Tarefas do exercício |
A - Segundo a resolução, em que data apresentou a comissão de inquérito o seu relatório?
B - Indique, por favor, se cada afirmação concorda com a resolução, respondendo sim ou não e citando as palavras decisivas: (i) A empresa dirigia a sua actividade sobretudo à especulação imobiliária. (ii) A comissão de inquérito foi nomeada por despacho do Primeiro-Ministro. (iii) A construção e o loteamento clandestinos alastraram sobretudo na área do Porto.

Resolução do Conselho de Ministros
1. A empresa António Xavier de Lima dirigia essencialmente a sua actividade à especulação imobiliária que tinha como vítimas directas os detentores de pequenas poupanças e, nomeadamente, os emigrantes. Esta actuação, possível e facilitada pela estrutura política, económica e social vigente antes de 25 de Abril de 1974, não encontrou condições propícias à sua continuidade dentro da situação revolucionária que vivemos. Em consequência disso, a situação da empresa foi-se deteriorando progressivamente, assim como as relações entre os trabalhadores e a entidade patronal, ao mesmo tempo que se tornava insustentável o seu funcionamento nos moldes em que tradicionalmente vinha operando, recorrendo a meios claramente lesivos de interesses colectivos.
2. Para além dos compradores e promitentes-compradores de imóveis, foram igualmente vítimas da actuação da empresa os seus trabalhadores, que procuram agora legitimamente assegurar a continuidade de trabalho como empregados, trabalhadores da construção e trabalhadores agrícolas, os quais, na sua grande maioria, em nada contribuíram para a actividade da especulação desenvolvida.
Por outro lado, foi igualmente vítima da actuação de urbanizadores marginais, de que Xavier de Lima é, sem dúvida, o caso mais espectacular pela extensão da área metropolitana que afectou, a Administração - central e, sobretudo, a local - como representante dos interesses das populações. Na verdade, da actividade da empresa resultou o alastramento incontrolado da construção e loteamento clandestinos, sobretudo na área da península de Setúbal.
3. Em face desta situação, tendo chegado ao conhecimento do Governo que a empresa António Xavier de Lima se não encontrava a funcionar em termos de contribuir normalmente para o desenvolvimento económico do País e para a satisfação dos interesses superiores da colectividade nacional, foi nomeada, ao abrigo do Decreto-Lei 660/74, de 25 de Novembro, por despacho conjunto dos Secretários de Estado da Habitação e Urbanismo, do Orçamento e do Trabalho, uma comissão de inquérito com vista a avaliar da real situação da empresa.
4. No relatório apresentado pela comissão de inquérito, em 1 de Março de 1975, conclui-se que o procedimento irregular da empresa, ao longo da sua existência, com desprezo pelo cumprimento das mais elementares disposições legais vigentes - algumas vezes implicando responsabilidade criminal face ao disposto no artigo 30.º do Decreto-Lei 289/73, de 6 de Junho - e da própria ética comercial, as diversas anomalias detectadas, a actuação deliberadamente dolosa para com clientes e terceiros, a ausência de um mínimo de estruturas administrativas, financeiras e técnicas, agravada pela dimensão da sua actividade empresarial, o incumprimento reiterado das suas obrigações fiscais e outras de carácter legal, sugeriam a necessidade de se pensar numa intervenção estatal, em termos a definir cuidadosamente.

Entradas de dados guardadas

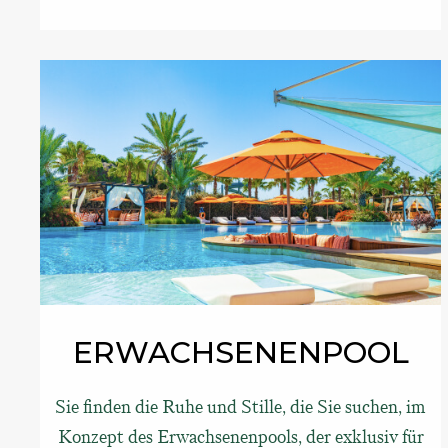
ERWACHSENENPOOL
Sie finden die Ruhe und Stille, die Sie suchen, im
Konzept des Erwachsenenpools, der exklusiv für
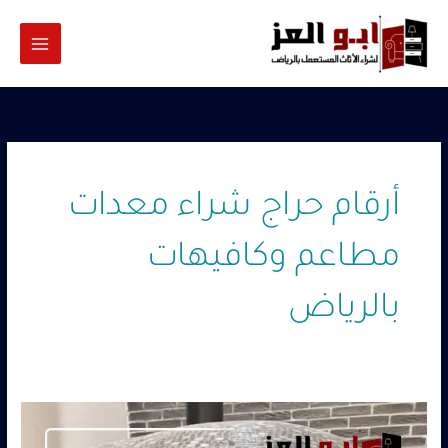
خطي
لى
لمحتوى
أرقام حراج شراء معدات
مطاعم وكافيهات
بالرياض
نشتري
معدات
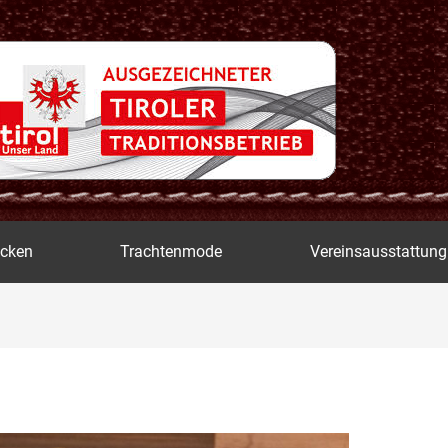
icken
Trachtenmode
Vereinsausstattung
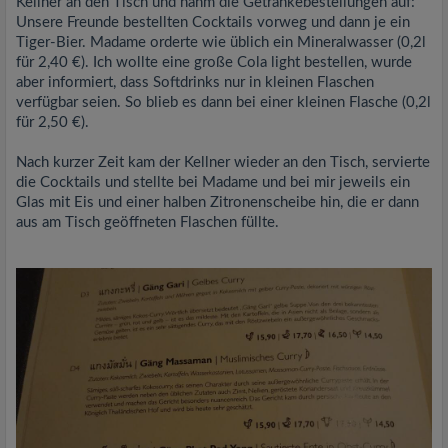
Kellner an den Tisch und nahm die Getränkebestellungen auf:
Unsere Freunde bestellten Cocktails vorweg und dann je ein
Tiger-Bier. Madame orderte wie üblich ein Mineralwasser (0,2l
für 2,40 €). Ich wollte eine große Cola light bestellen, wurde
aber informiert, dass Softdrinks nur in kleinen Flaschen
verfügbar seien. So blieb es dann bei einer kleinen Flasche (0,2l
für 2,50 €).
Nach kurzer Zeit kam der Kellner wieder an den Tisch, servierte
die Cocktails und stellte bei Madame und bei mir jeweils ein
Glas mit Eis und einer halben Zitronenscheibe hin, die er dann
aus am Tisch geöffneten Flaschen füllte.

Respostas às tarefas |
A - Em 1 de Março de 1975.

B -
(i) Sim: "dirigia essencialmente a sua actividade à especulação imobiliária".
(ii) Não: "por despacho conjunto dos Secretários de Estado da Habitação e Urbanismo, do Orçamento e do Trabalho".
(iii) Não: "sobretudo na área da península de Setúbal".